● PROBLEM STATEMENT:
Show each line in the rows below that contains the word "from", and copy every such line in full.

● EXTRACTED ENTRIES:

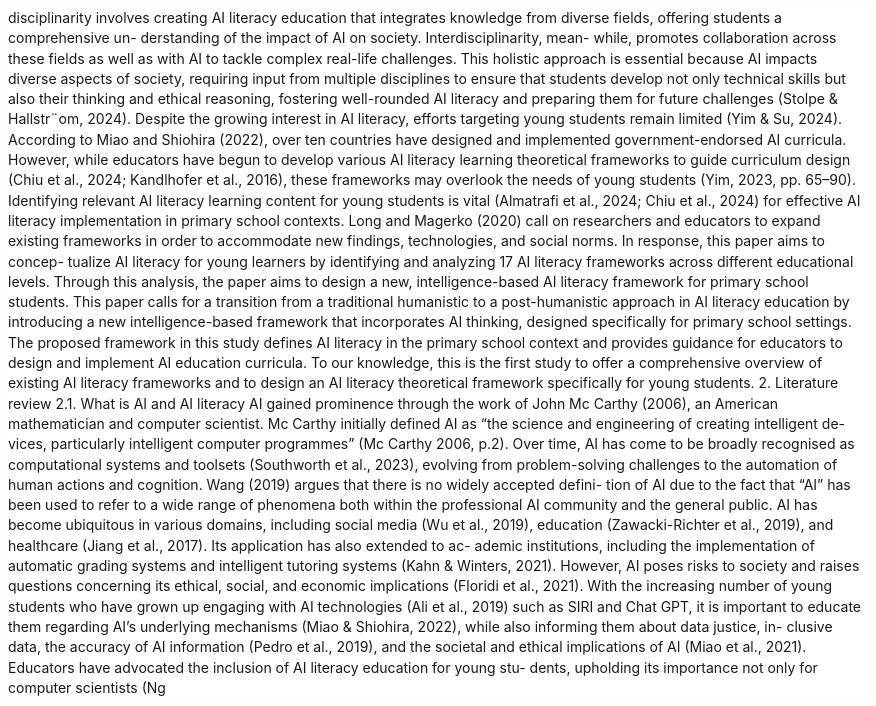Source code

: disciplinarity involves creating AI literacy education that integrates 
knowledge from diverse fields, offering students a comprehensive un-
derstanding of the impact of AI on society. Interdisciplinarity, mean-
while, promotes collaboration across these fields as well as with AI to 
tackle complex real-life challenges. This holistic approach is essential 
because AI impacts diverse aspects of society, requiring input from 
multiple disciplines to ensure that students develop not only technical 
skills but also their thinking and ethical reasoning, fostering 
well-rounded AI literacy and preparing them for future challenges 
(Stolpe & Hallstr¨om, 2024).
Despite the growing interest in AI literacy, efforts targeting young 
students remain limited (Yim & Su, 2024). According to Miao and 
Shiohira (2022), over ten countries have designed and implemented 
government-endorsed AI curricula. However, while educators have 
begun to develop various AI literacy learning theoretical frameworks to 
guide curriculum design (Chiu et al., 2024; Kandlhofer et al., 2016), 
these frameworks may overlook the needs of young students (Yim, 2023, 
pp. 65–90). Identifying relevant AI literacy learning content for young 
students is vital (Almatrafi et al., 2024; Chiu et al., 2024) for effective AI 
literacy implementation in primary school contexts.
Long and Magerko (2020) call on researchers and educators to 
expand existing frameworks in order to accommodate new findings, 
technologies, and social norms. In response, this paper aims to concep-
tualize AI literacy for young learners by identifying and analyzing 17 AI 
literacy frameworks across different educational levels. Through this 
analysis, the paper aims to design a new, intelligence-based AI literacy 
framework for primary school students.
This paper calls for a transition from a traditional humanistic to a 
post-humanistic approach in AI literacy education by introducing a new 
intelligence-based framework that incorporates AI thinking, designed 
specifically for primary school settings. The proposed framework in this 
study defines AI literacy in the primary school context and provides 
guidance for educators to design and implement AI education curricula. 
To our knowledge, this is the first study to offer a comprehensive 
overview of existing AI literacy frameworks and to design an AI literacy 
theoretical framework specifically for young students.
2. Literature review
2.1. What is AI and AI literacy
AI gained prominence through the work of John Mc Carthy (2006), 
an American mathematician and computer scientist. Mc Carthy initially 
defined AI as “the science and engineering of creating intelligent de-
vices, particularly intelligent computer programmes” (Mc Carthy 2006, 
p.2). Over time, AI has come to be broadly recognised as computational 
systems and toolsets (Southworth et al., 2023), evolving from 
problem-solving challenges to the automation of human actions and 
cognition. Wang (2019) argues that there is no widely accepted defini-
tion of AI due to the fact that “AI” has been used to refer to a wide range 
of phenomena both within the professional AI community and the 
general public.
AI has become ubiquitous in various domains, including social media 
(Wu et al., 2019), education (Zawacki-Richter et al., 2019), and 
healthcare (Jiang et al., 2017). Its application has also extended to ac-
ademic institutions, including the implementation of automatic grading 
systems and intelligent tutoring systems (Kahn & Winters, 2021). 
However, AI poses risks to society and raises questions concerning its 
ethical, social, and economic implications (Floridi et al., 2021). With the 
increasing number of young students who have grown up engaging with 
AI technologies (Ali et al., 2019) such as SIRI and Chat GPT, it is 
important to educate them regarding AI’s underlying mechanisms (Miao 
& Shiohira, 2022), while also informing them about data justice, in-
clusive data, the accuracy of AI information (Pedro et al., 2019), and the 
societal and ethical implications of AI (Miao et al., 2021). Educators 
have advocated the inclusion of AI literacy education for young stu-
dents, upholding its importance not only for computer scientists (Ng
---
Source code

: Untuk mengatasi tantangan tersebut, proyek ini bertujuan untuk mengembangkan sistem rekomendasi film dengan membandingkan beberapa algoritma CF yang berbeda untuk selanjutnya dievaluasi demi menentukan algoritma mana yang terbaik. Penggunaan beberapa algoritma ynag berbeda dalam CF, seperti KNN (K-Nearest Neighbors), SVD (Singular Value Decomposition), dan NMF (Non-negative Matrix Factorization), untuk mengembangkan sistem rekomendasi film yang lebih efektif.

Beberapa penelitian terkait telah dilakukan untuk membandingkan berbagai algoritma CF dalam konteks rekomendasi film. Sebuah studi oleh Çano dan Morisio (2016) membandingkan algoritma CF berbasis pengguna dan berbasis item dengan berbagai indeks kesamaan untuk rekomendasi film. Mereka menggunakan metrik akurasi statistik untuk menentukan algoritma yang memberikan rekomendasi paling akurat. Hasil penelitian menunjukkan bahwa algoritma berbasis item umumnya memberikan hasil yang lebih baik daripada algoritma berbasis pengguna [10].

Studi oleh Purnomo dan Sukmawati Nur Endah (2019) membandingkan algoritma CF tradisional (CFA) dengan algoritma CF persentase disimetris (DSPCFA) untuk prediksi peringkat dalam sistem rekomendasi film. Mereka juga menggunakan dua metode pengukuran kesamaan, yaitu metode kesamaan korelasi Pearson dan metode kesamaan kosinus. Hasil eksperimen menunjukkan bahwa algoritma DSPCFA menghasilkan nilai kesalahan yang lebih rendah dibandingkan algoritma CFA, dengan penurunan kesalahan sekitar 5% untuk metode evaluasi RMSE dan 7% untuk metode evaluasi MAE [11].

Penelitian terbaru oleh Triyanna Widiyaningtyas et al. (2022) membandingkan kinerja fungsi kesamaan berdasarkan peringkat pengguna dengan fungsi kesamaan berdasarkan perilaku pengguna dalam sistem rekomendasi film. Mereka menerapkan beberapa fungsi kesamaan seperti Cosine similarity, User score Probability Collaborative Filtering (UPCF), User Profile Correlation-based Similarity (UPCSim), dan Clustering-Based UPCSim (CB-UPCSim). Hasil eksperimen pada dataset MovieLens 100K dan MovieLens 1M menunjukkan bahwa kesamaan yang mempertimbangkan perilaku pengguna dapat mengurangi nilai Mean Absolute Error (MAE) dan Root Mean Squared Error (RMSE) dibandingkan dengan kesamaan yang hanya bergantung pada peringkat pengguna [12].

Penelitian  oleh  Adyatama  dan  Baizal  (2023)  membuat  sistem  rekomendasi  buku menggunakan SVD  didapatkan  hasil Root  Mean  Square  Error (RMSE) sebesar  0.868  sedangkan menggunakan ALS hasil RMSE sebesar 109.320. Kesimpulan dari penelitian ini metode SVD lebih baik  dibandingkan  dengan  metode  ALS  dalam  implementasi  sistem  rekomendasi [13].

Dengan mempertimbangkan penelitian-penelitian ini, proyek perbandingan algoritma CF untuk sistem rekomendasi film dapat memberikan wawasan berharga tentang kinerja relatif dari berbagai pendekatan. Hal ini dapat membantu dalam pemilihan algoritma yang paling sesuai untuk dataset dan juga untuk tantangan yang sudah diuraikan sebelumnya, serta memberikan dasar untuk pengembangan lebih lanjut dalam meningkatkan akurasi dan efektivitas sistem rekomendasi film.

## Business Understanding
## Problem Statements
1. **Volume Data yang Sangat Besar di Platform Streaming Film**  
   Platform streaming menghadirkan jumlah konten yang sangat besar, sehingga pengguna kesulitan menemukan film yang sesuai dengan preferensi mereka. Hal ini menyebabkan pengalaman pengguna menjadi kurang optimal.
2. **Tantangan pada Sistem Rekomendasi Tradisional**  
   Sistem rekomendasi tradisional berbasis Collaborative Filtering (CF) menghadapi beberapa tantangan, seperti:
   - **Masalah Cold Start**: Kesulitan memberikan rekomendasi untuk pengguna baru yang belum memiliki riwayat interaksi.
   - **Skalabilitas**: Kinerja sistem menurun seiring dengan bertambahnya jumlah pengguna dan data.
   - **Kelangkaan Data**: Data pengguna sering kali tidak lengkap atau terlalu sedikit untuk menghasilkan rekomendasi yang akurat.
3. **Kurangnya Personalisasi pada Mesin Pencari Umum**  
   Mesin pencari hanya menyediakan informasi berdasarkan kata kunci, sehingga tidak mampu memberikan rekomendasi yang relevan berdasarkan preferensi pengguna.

● YOUR RESPONSE:
knowledge from diverse fields, offering students a comprehensive un-
because AI impacts diverse aspects of society, requiring input from 
This paper calls for a transition from a traditional humanistic to a 
systems and toolsets (Southworth et al., 2023), evolving from 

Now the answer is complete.